Experimental Insight: INT8 Is the Golden Balance Point

By constructing a “quantization-replay trade-off map,” the researchers arrived at several highly practical conclusions:

  1. INT8 is the best choice: It strikes a perfect balance between computational efficiency and continual learning dynamics. By contrast, while INT4 performs well in some extreme cases, it is very sensitive to the size of the replay buffer; if the buffer is too small, performance drops off a cliff.

  2. Even tiny replay helps a lot: For quantized models, keeping just 0.1% of old data can raise the retention rate on NLU tasks from 45% to 65%.

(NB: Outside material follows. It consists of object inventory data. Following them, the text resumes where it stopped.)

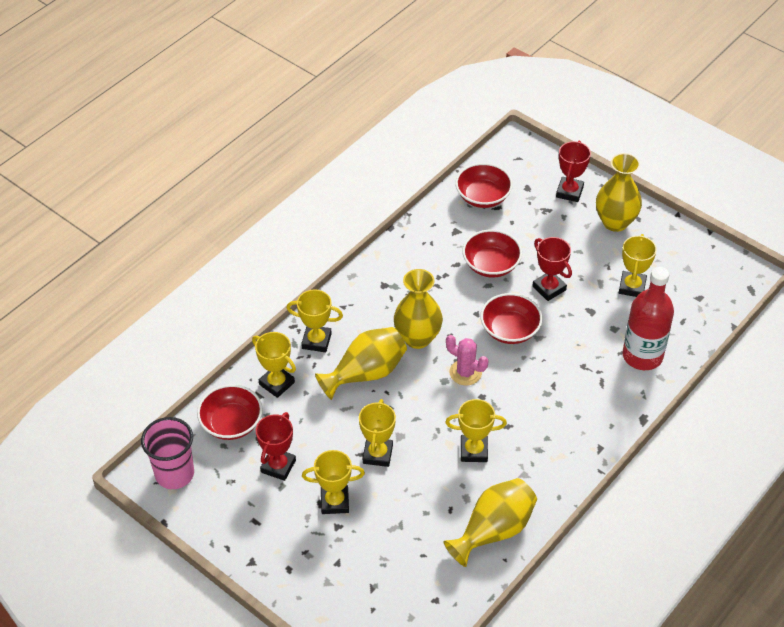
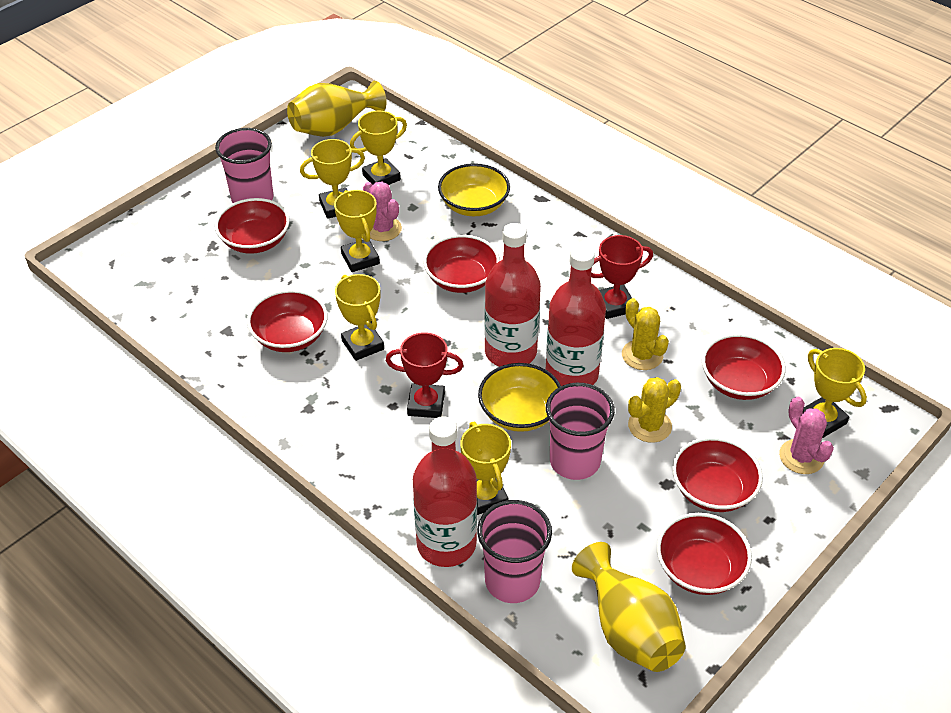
pink cactus: 1 -> 2
pink cup: 1 -> 3
red bottle: 1 -> 3
red bowl: 4 -> 6
red trophy: 3 -> 2
yellow bowl: 0 -> 2
yellow cactus: 0 -> 2
yellow vase: 4 -> 2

  3. The fragility of FP16: High-precision models forget the fastest when there is not enough replay data. This means that if you must use FP16, you actually need more storage space to keep old data.

Retention Graphs

Figure 2: Knowledge retention rates under different precisions. Note the robust performance of INT8 at low replay ratios.

Deployment Advice: How Should You Configure Your Model?

Based on these findings, the paper provides concrete parameter recommendations for real-world deployment:

Conclusion

This study breaks our stereotype about model compression. Quantization is not just about saving money and GPU memory; in the dynamic process of continual learning, it can unexpectedly act as a “protective charm,” preventing the model from favoring the new and forgetting the old.

For developers building edge AI or needing to frequently update model knowledge, this is undoubtedly great news: embrace 8-bit quantization, and you may gain not only speed, but also longer-lasting memory.